Assigned task: An exact repetition of every entry, with no images, is the required answer.

Data records:
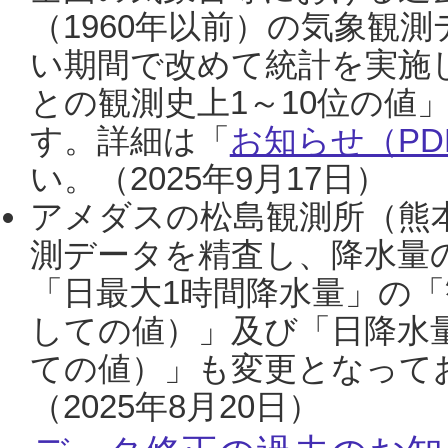
（1960年以前）の気象観
い期間で改めて統計を実施
との観測史上1～10位の値
す。詳細は「
お知らせ（PDF
い。（2025年9月17日）
アメダスの松島観測所（熊本
測データを精査し、降水量
「日最大1時間降水量」の「
しての値）」及び「日降水
ての値）」も変更となって
（2025年8月20日）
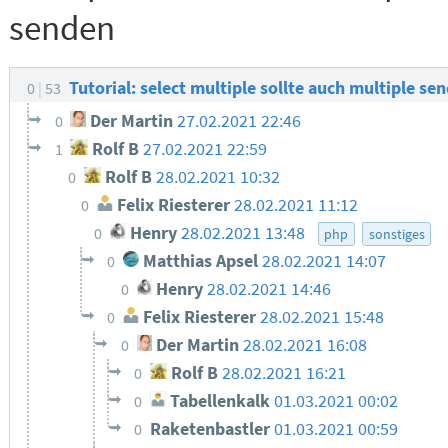
senden
Tutorial: select multiple sollte auch multiple se
0
53
Der Martin
27.02.2021 22:46
0
Rolf B
27.02.2021 22:59
1
Rolf B
28.02.2021 10:32
0
Felix Riesterer
28.02.2021 11:12
0
Henry
28.02.2021 13:48
0
php
sonstiges
Matthias Apsel
28.02.2021 14:07
0
Henry
28.02.2021 14:46
0
Felix Riesterer
28.02.2021 15:48
0
Der Martin
28.02.2021 16:08
0
Rolf B
28.02.2021 16:21
0
Tabellenkalk
01.03.2021 00:02
0
Raketenbastler
01.03.2021 00:59
0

Solution:
（1960年以前）の気象観
い期間で改めて統計を実施
との観測史上1～10位の値
す。詳細は「
お知らせ（PDF
い。（2025年9月17日）
アメダスの松島観測所（熊本
測データを精査し、降水量
「日最大1時間降水量」の「
しての値）」及び「日降水
ての値）」も変更となって
（2025年8月20日）
senden
Tutorial: select multiple sollte auch multiple se
0
53
Der Martin
27.02.2021 22:46
0
Rolf B
27.02.2021 22:59
1
Rolf B
28.02.2021 10:32
0
Felix Riesterer
28.02.2021 11:12
0
Henry
28.02.2021 13:48
0
php
sonstiges
Matthias Apsel
28.02.2021 14:07
0
Henry
28.02.2021 14:46
0
Felix Riesterer
28.02.2021 15:48
0
Der Martin
28.02.2021 16:08
0
Rolf B
28.02.2021 16:21
0
Tabellenkalk
01.03.2021 00:02
0
Raketenbastler
01.03.2021 00:59
0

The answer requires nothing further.